To-do item ▸ Your reply should be an exact copy of every entry, with the pictures removed.
Segment Start: Dataset extract
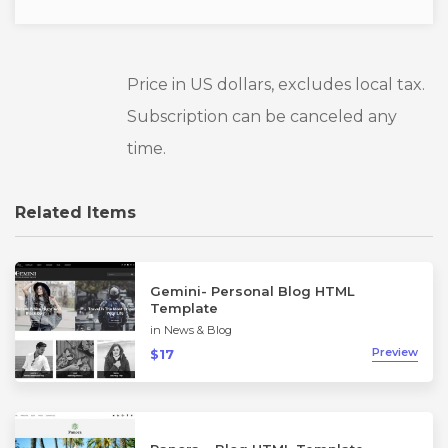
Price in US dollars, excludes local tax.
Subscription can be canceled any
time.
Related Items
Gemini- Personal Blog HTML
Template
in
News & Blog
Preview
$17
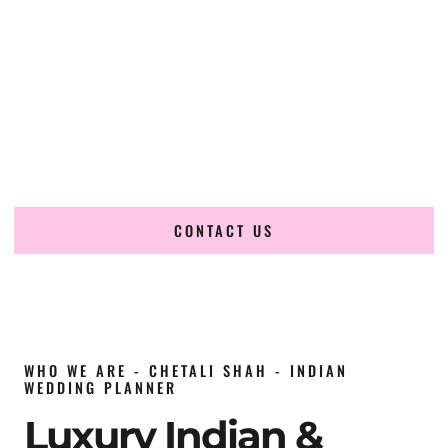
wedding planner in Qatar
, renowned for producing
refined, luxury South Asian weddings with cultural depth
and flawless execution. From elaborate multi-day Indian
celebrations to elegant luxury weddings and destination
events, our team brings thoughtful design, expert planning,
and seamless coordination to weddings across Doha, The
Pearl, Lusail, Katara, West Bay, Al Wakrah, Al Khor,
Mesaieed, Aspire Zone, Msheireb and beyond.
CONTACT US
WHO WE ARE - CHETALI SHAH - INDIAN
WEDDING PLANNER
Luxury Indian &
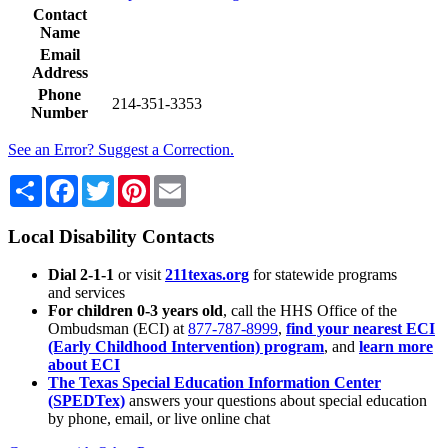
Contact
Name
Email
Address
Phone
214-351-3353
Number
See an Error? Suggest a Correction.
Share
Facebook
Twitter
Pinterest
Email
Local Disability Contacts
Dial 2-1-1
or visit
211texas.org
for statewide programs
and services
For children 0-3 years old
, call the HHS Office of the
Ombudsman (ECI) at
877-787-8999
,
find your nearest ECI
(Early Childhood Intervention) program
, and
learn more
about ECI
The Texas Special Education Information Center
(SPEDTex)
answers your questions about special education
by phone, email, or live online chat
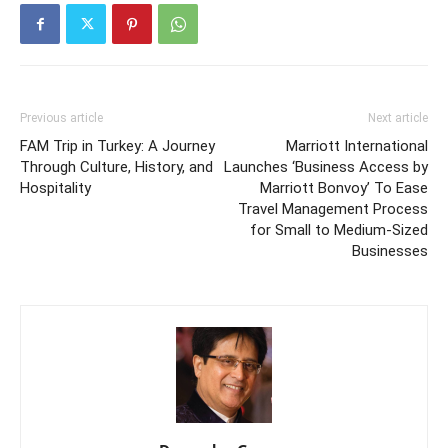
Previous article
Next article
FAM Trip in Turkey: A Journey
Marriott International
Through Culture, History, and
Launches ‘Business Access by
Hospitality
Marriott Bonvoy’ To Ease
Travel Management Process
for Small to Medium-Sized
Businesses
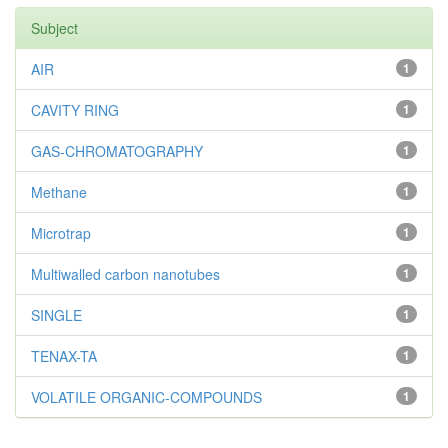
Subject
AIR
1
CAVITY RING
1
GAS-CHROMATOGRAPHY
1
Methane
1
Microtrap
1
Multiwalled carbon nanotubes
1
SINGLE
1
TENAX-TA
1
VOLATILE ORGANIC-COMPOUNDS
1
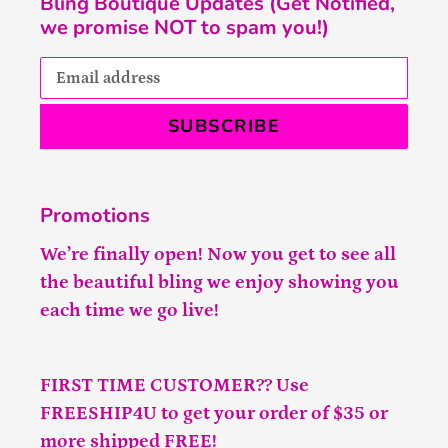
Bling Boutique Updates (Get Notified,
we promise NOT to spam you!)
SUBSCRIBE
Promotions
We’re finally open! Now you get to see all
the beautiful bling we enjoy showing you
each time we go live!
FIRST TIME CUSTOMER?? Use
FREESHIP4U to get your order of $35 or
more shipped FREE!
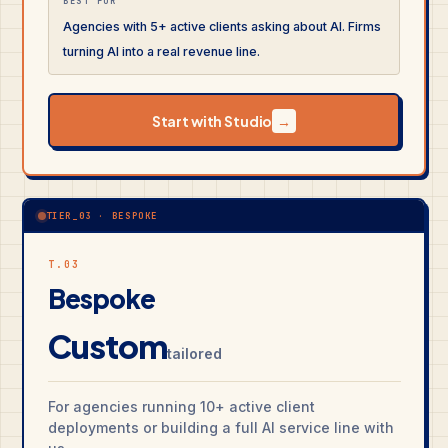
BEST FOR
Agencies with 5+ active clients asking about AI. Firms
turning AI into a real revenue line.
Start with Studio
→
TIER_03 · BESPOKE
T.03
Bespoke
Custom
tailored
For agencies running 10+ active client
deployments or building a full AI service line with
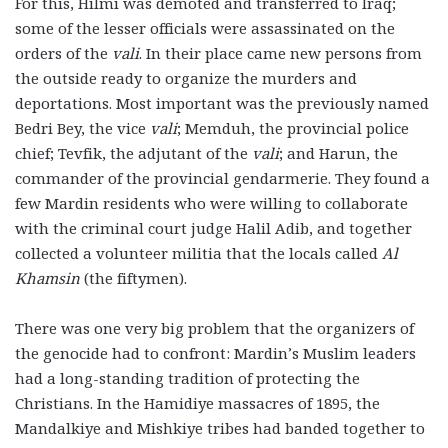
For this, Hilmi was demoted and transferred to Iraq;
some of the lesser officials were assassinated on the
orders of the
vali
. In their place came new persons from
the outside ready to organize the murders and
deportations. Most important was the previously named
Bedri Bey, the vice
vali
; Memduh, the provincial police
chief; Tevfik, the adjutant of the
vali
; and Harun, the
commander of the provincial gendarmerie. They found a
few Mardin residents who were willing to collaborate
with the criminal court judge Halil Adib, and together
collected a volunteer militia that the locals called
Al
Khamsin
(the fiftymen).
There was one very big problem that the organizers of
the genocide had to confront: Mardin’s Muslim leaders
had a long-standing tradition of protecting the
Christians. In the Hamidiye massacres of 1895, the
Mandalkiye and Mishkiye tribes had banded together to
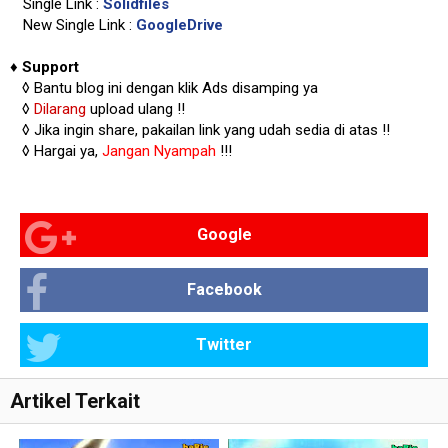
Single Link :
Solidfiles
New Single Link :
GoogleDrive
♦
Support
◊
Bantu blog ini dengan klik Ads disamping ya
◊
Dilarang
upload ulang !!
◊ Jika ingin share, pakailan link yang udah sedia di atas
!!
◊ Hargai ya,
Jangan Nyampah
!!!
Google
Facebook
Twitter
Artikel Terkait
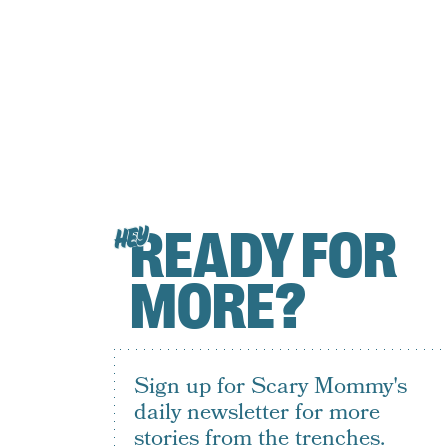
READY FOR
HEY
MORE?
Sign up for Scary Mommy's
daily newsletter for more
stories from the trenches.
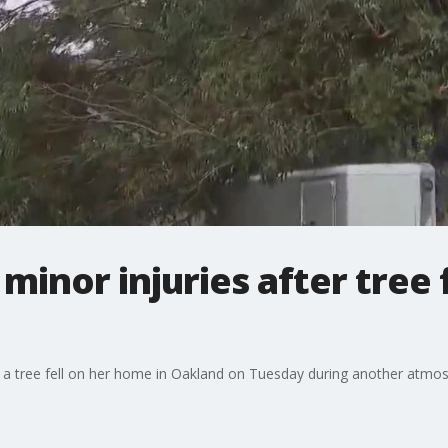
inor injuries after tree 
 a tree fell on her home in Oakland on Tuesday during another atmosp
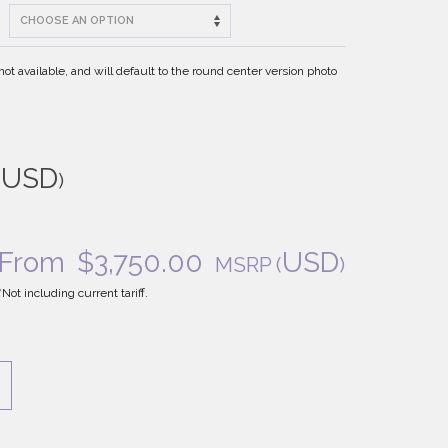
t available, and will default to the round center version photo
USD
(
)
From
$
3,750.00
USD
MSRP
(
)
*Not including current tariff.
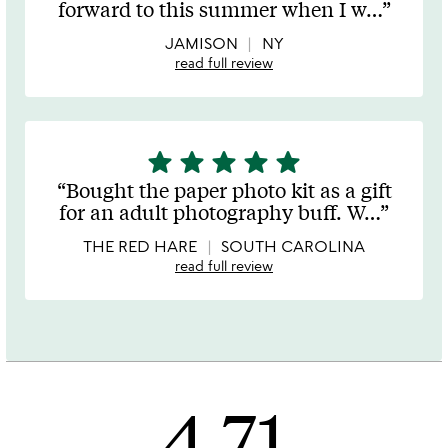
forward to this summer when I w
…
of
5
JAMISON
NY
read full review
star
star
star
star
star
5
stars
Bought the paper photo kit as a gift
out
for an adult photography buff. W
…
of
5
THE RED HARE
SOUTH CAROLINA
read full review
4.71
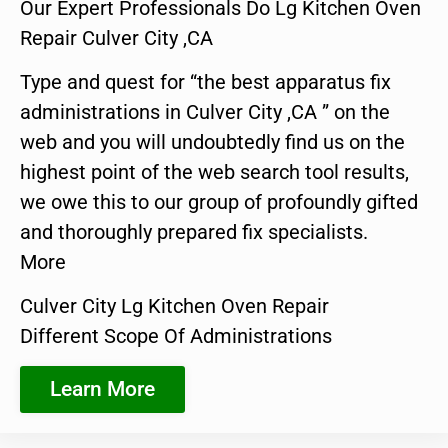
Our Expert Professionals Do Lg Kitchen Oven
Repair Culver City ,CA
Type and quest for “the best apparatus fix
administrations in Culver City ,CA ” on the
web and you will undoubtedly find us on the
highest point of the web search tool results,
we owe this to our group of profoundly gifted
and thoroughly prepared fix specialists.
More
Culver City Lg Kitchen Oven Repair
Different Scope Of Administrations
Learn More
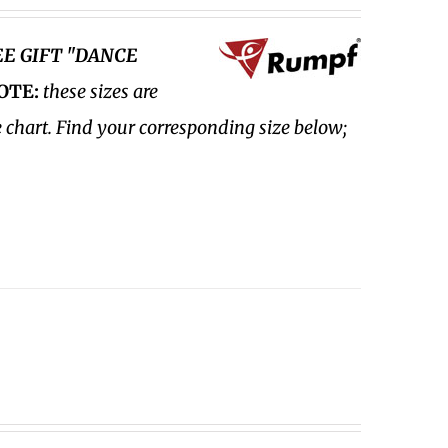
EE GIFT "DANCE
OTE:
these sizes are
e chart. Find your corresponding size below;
Segment End: Dataset extract
Output ▸
Price in US dollars, excludes local tax.
Subscription can be canceled any
time.
Related Items
Gemini- Personal Blog HTML
Template
in
News & Blog
Preview
$17
wedding planner in Qatar
, renowned for producing
refined, luxury South Asian weddings with cultural depth
and flawless execution. From elaborate multi-day Indian
celebrations to elegant luxury weddings and destination
events, our team brings thoughtful design, expert planning,
and seamless coordination to weddings across Doha, The
Pearl, Lusail, Katara, West Bay, Al Wakrah, Al Khor,
Mesaieed, Aspire Zone, Msheireb and beyond.
CONTACT US
WHO WE ARE - CHETALI SHAH - INDIAN
WEDDING PLANNER
Luxury Indian &
Contact
Name
Email
Address
Phone
214-351-3353
Number
See an Error? Suggest a Correction.
Share
Facebook
Twitter
Pinterest
Email
Local Disability Contacts
Dial 2-1-1
or visit
211texas.org
for statewide programs
and services
For children 0-3 years old
, call the HHS Office of the
Ombudsman (ECI) at
877-787-8999
,
find your nearest ECI
(Early Childhood Intervention) program
, and
learn more
about ECI
The Texas Special Education Information Center
(SPEDTex)
answers your questions about special education
by phone, email, or live online chat
Previous article
Next article
FAM Trip in Turkey: A Journey
Marriott International
Through Culture, History, and
Launches ‘Business Access by
Hospitality
Marriott Bonvoy’ To Ease
Travel Management Process
for Small to Medium-Sized
Businesses
Subject
AIR
1
CAVITY RING
1
GAS-CHROMATOGRAPHY
1
Methane
1
Microtrap
1
Multiwalled carbon nanotubes
1
SINGLE
1
TENAX-TA
1
VOLATILE ORGANIC-COMPOUNDS
1
Bling Boutique Updates (Get Notified,
we promise NOT to spam you!)
SUBSCRIBE
Promotions
We’re finally open! Now you get to see all
the beautiful bling we enjoy showing you
each time we go live!
FIRST TIME CUSTOMER?? Use
FREESHIP4U to get your order of $35 or
more shipped FREE!
BEST FOR
Agencies with 5+ active clients asking about AI. Firms
turning AI into a real revenue line.
Start with Studio
→
TIER_03 · BESPOKE
T.03
Bespoke
Custom
tailored
For agencies running 10+ active client
deployments or building a full AI service line with
For this, Hilmi was demoted and transferred to Iraq;
some of the lesser officials were assassinated on the
orders of the
vali
. In their place came new persons from
the outside ready to organize the murders and
deportations. Most important was the previously named
Bedri Bey, the vice
vali
; Memduh, the provincial police
chief; Tevfik, the adjutant of the
vali
; and Harun, the
commander of the provincial gendarmerie. They found a
few Mardin residents who were willing to collaborate
with the criminal court judge Halil Adib, and together
collected a volunteer militia that the locals called
Al
Khamsin
(the fiftymen).
There was one very big problem that the organizers of
the genocide had to confront: Mardin’s Muslim leaders
had a long-standing tradition of protecting the
Christians. In the Hamidiye massacres of 1895, the
Mandalkiye and Mishkiye tribes had banded together to
Single Link :
Solidfiles
New Single Link :
GoogleDrive
♦
Support
◊
Bantu blog ini dengan klik Ads disamping ya
◊
Dilarang
upload ulang !!
◊ Jika ingin share, pakailan link yang udah sedia di atas
!!
◊ Hargai ya,
Jangan Nyampah
!!!
Google
Facebook
Twitter
Artikel Terkait
READY FOR
HEY
MORE?
Sign up for Scary Mommy's
daily newsletter for more
stories from the trenches.
inor injuries after tree 
 a tree fell on her home in Oakland on Tuesday during another atmosp
t available, and will default to the round center version photo
USD
(
)
From
$
3,750.00
USD
MSRP
(
)
*Not including current tariff.
forward to this summer when I w
…
of
5
JAMISON
NY
read full review
star
star
star
star
star
5
stars
Bought the paper photo kit as a gift
out
for an adult photography buff. W
…
of
5
THE RED HARE
SOUTH CAROLINA
read full review
4.71
Our Expert Professionals Do Lg Kitchen Oven
Repair Culver City ,CA
Type and quest for “the best apparatus fix
administrations in Culver City ,CA ” on the
web and you will undoubtedly find us on the
highest point of the web search tool results,
we owe this to our group of profoundly gifted
and thoroughly prepared fix specialists.
More
Culver City Lg Kitchen Oven Repair
Different Scope Of Administrations
Learn More
EE GIFT "DANCE
OTE:
these sizes are
e chart. Find your corresponding size below;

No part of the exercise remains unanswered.